As well as preserving the intention and shape of the drum patterns and synth tones in their truest form, it's noticeable how immediate and close the final sound of the record is. When jamming with hardware it's easy to lose the visceral energy of the straight-out-of-the-desk sound in the recording process, and it takes the right post-production approach to bring the vibrancy back into such raw sonic elements. As well as admitting to 'breaking' perceived rules about mixing when they were engineering the album, Harvie credits the mastering as a pivotal part of how directly White Roses, My God hits.
"For the mastering we worked with an engineer in New York called Heba Kadry," says Harvie. "We came to her with a weird brief saying, 'We really welcome your fingerprints on this, and we want you to push these mixes as hard as you can.' She really rose to it, and there's a special character that emerged from her work on the record."
Now that character manifests on stage. As a lifelong performer, it's natural Sparhawk has looked to take the album on tour, but the drastic change in direction means an entirely new approach. His small band set up includes his son Cyrus on bass and Al Church on drums, but front and center it's Sparhawk putting the guitar to one side, triggering loops and stems from a 1010 Music Blackbox and singing through the C1 pedal. Compared to the atmospheric poise Sparhawk would hold on stage performing in Low, with no guitar in his hands he's had to figure out a new way to present himself and his music.
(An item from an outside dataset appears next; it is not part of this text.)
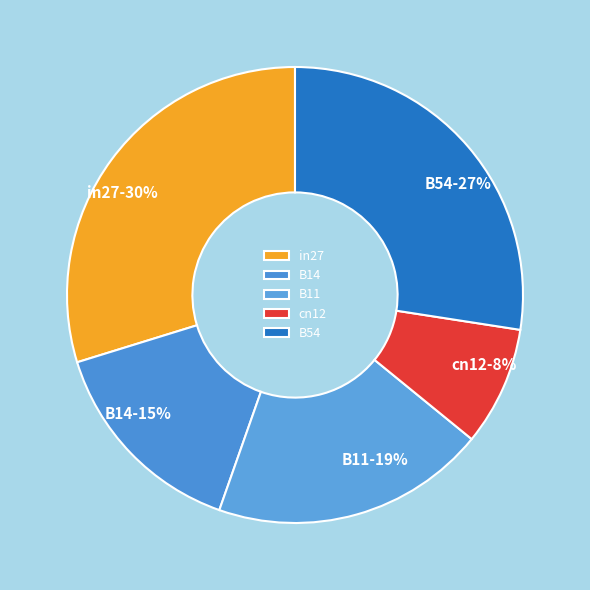

Rank the categories by value from highest to lowest.

in27, B54, B11, B14, cn12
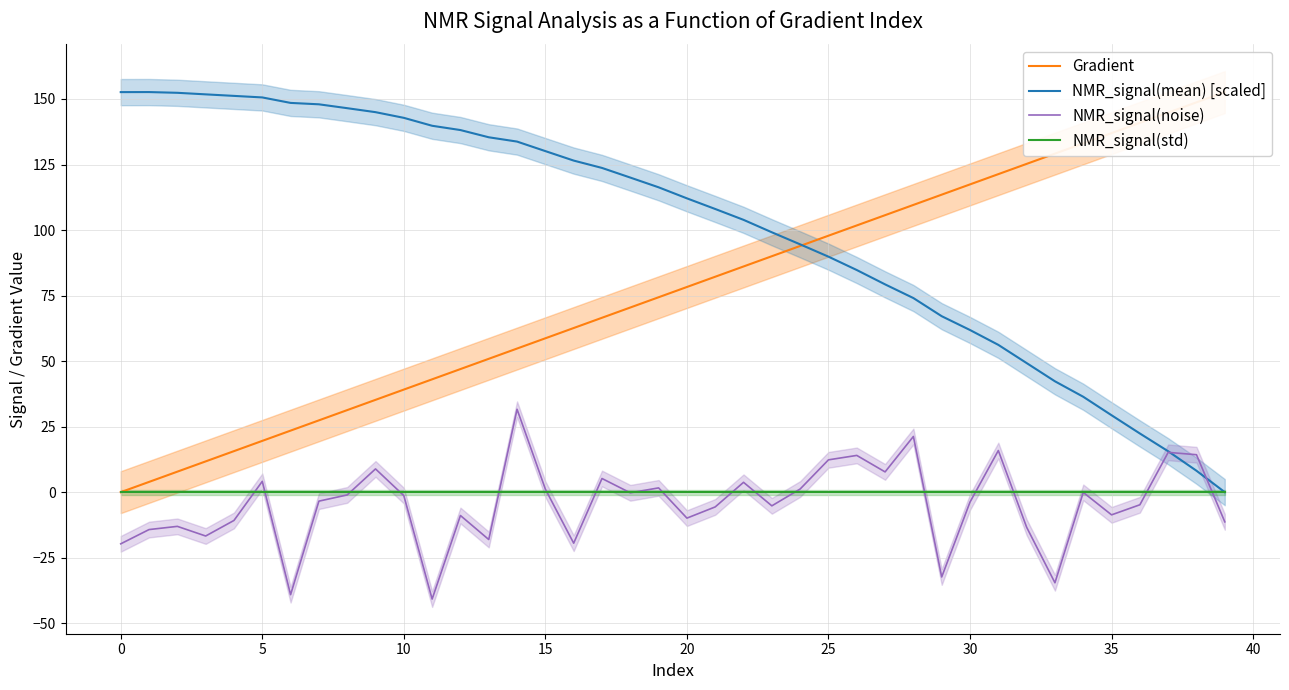

True or false: Gradient and NMR_signal(noise) cross at least once.

False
"As a person very much used to guitar, bass, drums, an almost acoustic approach, it's very different," he says. "I love that approach. That's something I've spent a lot of time with, but being a little more out there with just your own body and a microphone is pretty crazy. It's a real big jump…"
"You're definitely giving it, though," argues Harvie. Watching footage of an early performance of new tracks such as 'Get Still' and 'I Made This Beat', it's clear to see Sparhawk is leaning into his role as one man with a microphone, and he's projecting the joy in the music as he does it.
"Yeah, I'm trying," he modestly shrugs. "I see why an ageing artist might be a little bit more desperate about holding on to the tools they've always used, but exciting things happen when you take some chances."
It's an inspirational attitude for any artist, let alone one with the sizable legacy Sparhawk has, but his musicality has never rested in one mode for too long.
"Inadvertently," he adds with a wry smile, "I've actually really been enjoying playing the guitar lately."